Many applications using Virtual Reality (VR) require free hand navigation control. This forbids the use of devices such as Joystick, 3D mouse, ... That is generally because hand-based gesture interaction must be dedicated to specific tasks: sculpting or grasping the objects, which compose a virtual scene. With this aim, we present a polyvalent display approach, which allows the system to determine the desired focus and the moving intention of the user for virtual navigations. After we point out the limits of the classical solutions used to control virtual navigations, we describe the conceptual and mathematical implementation of our approach. Some of our considerations depend on physiological and ergonomic constraints. We conclude on the first applications of our fully head tracking navigation controller.

Levels of detail & polygonal simplification

This paper covers the techniques of Polygonal Simplification in order to produce Levels of Detail (LODs). The problem of creating LODs is a complex one: how can simpler versions of a model be created? How can the approximation error be measured? How can the visual degradation be estimated? Can all this be done automatically? After exposing the basic aims and principles of polygonal simplification, we compare recent algorithms and state their various qualities and weaknesses.

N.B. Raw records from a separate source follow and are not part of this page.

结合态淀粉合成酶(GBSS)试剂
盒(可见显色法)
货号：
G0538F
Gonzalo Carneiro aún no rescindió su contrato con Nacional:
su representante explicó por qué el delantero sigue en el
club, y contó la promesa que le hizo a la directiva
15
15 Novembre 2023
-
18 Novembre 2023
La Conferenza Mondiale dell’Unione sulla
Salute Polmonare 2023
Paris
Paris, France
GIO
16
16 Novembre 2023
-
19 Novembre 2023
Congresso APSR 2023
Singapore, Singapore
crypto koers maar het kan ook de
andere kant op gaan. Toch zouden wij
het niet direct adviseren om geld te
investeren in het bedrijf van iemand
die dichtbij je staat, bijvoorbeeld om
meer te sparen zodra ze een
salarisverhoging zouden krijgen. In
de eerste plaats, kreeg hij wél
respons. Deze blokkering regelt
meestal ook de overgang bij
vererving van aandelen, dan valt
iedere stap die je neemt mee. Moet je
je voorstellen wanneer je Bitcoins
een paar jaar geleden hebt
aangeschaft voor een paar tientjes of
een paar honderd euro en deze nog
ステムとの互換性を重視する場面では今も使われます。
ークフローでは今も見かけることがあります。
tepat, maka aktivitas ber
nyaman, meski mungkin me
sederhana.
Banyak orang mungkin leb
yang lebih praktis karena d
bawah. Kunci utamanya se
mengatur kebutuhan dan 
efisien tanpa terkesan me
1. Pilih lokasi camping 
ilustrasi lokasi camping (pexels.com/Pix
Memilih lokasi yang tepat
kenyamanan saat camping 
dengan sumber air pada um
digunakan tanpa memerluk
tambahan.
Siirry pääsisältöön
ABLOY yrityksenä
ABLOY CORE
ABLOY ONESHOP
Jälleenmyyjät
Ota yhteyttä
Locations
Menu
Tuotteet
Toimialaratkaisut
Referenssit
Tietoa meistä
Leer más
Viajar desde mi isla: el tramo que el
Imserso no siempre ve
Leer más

Haptical exploration of an unsteady flow

This paper investigates a human-centered approach for the exploration of large data sets resulting from CFD (Computational Fluid Dynamics) simulations. In a VR (Virtual Reality) immersive environment we propose to couple haptic feedbacks with visual rendering. The proposed solution aims at identifying critical points of an unsteady fluid flow without resorting to any topology analysis such as eigen analysis of the vector field Jacobian. In a first step, while exploring the data volume, a vibration alerts the user on the presence of critical points in the local volume surrounding the probe position. In a second step, critical point properties are emphasized by means of a visuo-haptic feedback. A set of experiments confirms the effectiveness of the proposed approach. Thanks to the combination of haptic feedbacks with the visual materialization of critical points and streamlines, users were able to easily localize, analyze and focus on specific critical points, selected by experts as representative of the flow topology.

6DoF navigation in virtual worlds: comparison of joystick-based and head-controlled paradigms

6DoF navigation in a virtual world can usually be implemented by two types of navigation techniques: joystick-based input devices and steering metaphors based on movements of the users body, e.g. head-controlled paradigms. These two different types of 6DoF navigation techniques provide users with the same level of control, but the latter introduces the users physical movements in the navigation, which we believe will improve the navigation experience in immersive virtual environments. In this paper, we compare these two types of 6DoF navigation techniques in an immersive context, through an experiment using both objective and subjective measurements to assess user performance, the occurrence of cybersickness symptoms and the level of presence, when using either of these navigation paradigms.